For many in France, this weekend is the last easy opportunity to have a three-day break before mid-July.
While the lundi de pentecôte on Monday (May 29) is not a non-working for everyone, a majority will be off.
That means people will have their eyes on the weather and traffic forecasts to help plan their trips.
Here is what we know so far.
‘Heavy traffic’ on Friday evening
France’s official traffic site Bison Futé forecasts heavy traffic at the beginning of the weekend due to the holiday.
All of France has been given a level two ‘red’ warning (for heavy traffic) on Friday (May 26), due to the volume of traffic from those leaving large cities such as Paris and Lyon.
Travel will be most likely of a short and medium distance, to coastal and leisure areas (permitting on the weather), they say, and alongside Friday, some traffic leaving major cities will be present on Saturday (May 27) morning – although it will not be as heavy as the preceding day.
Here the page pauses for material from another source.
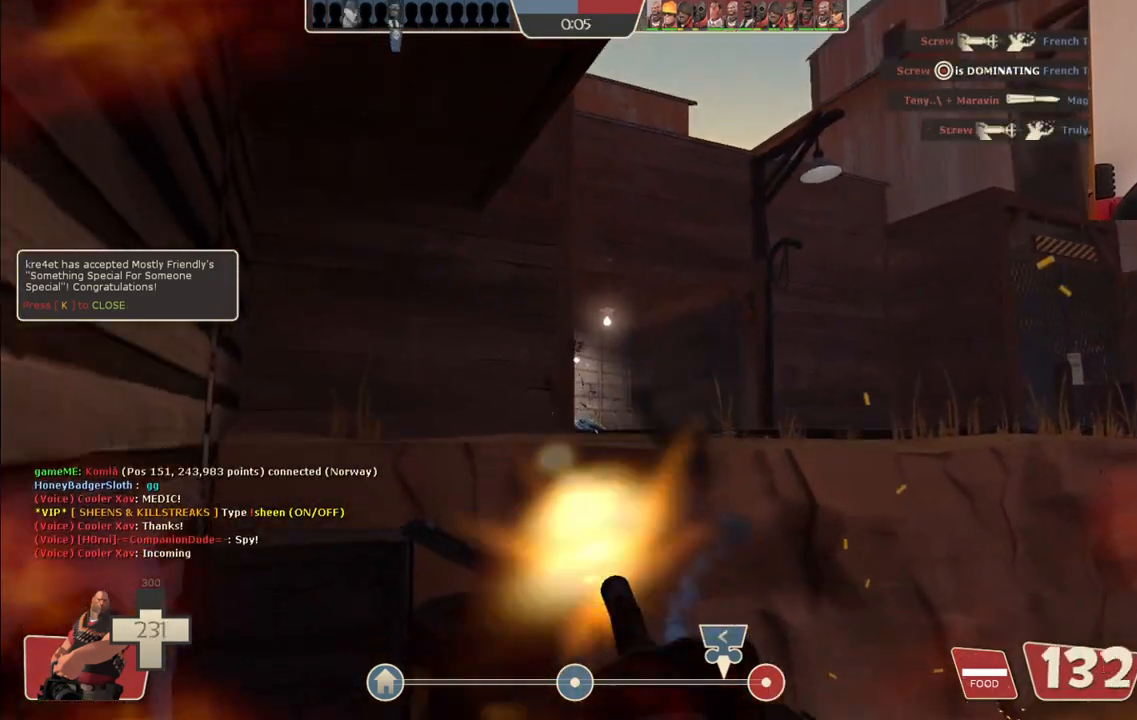
{"buttons": ["L2", "R2"], "left_stick": "up-right", "right_stick": "center", "events": [[133, "left_stick", "up-right"]]}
For returning holidaymakers, however, travel is set to be more spread out – medium traffic warnings are only in place in the north-west of France (around Normandy and Paris) on Monday, but elsewhere there are no alerts.
Stormy south, sunny north
Travel plans may be scuppered, however, by the weather.
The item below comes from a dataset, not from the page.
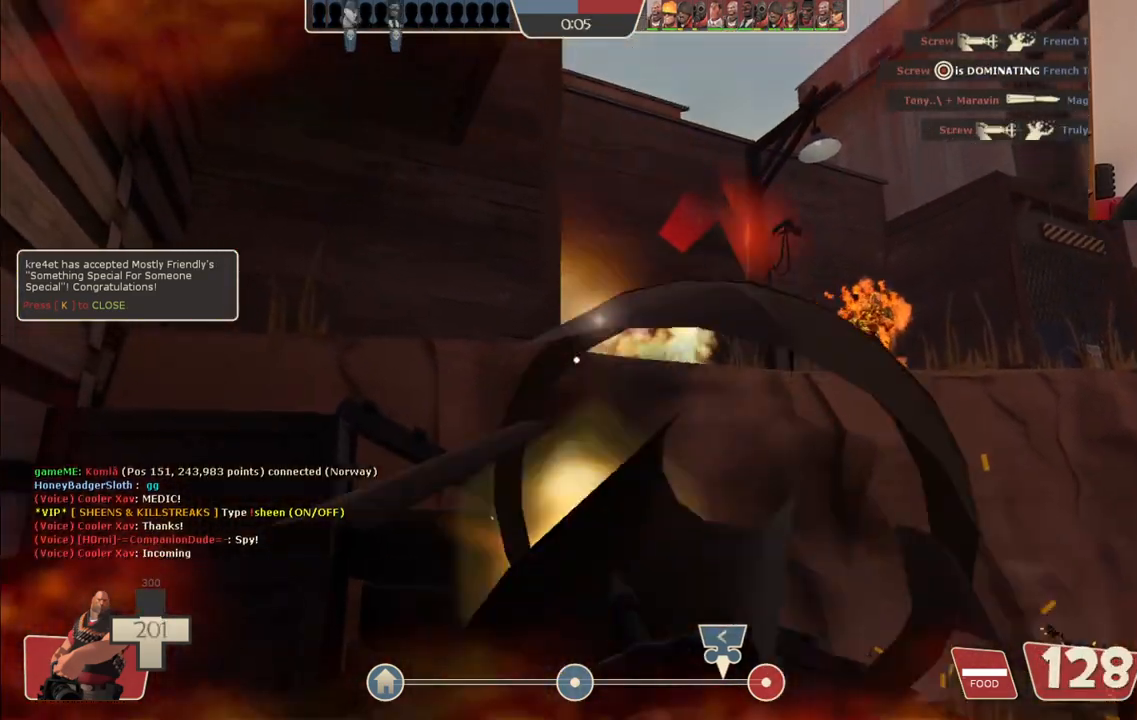
{"buttons": ["L2", "R2"], "left_stick": "up-right", "right_stick": "center", "events": []}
Although the north of France is predicted to see sunny skies and balmy temperatures (of up to 25C in Paris), those in the south are likely to see thunderstorms.
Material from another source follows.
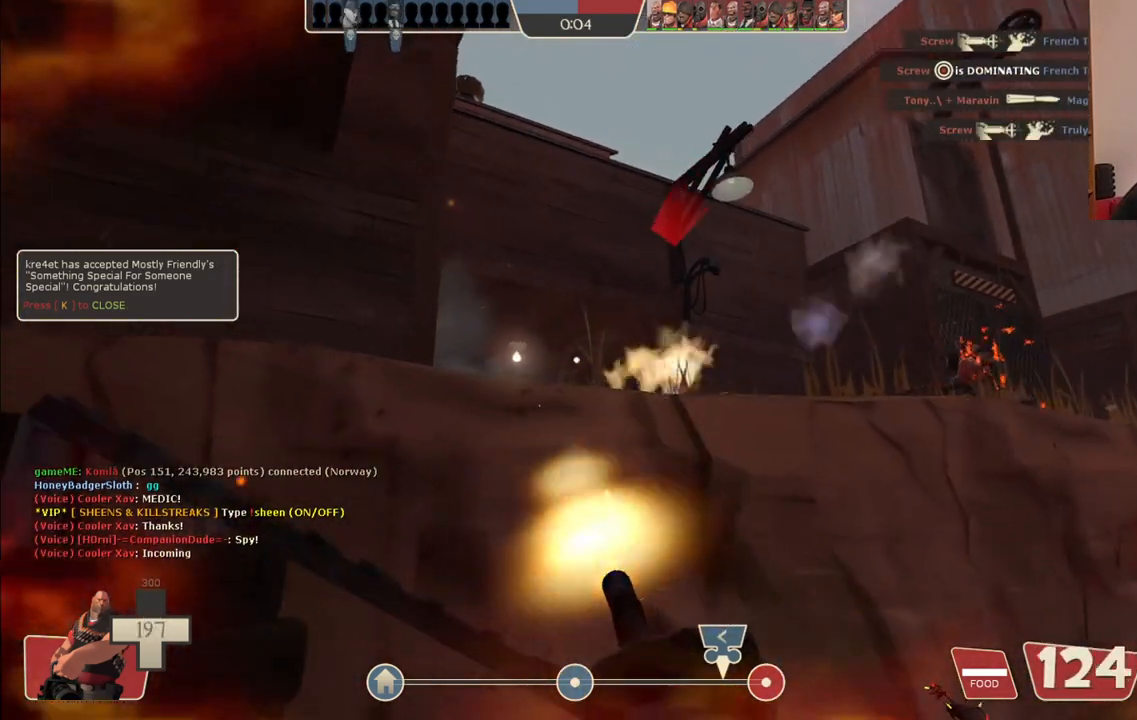
{"buttons": ["L2", "R2"], "left_stick": "up-right", "right_stick": "center", "events": []}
Weather forecaster La Chaîne Météo is predicting storms in the south and south-east of France on Saturday and Sunday (May 28), before poor weather becomes more widespread on Monday.
Météo France predicts rain in the south-east is expected to continue into well next week, whilst Monday will also see cloudy skies for the north of the country.
Is Pentecost a holiday?
As a reminder, pentecôte (Pentecost) is technically a holiday in France, but it is not a universal ‘non-working holiday’.
A 2003 heatwave that saw the deaths of nearly 15,000 people over the Pentecost long weekend instituted a law change that saw France introduce a ‘day of solidarity’ – this means people would work for one day without pay, with their wages going directly to fund programmes to help the elderly, particularly to combat heatwave dangers.
Initially, the law stated this day would fall on Pentecost Monday, converting it to a working holiday as opposed to a day off, but fierce opposition saw the law eventually change to allow the unpaid work to fall on another day.
Alternatively, the amount can be taken out of employees’ pay cheques incrementally (for example, by them working an extra two minutes per day across the year for free).
Many large companies and sectors with strong unions still have the day off as a paid holiday, using one of the above methods to make up the difference in wages, but this is not the case for everybody in the country.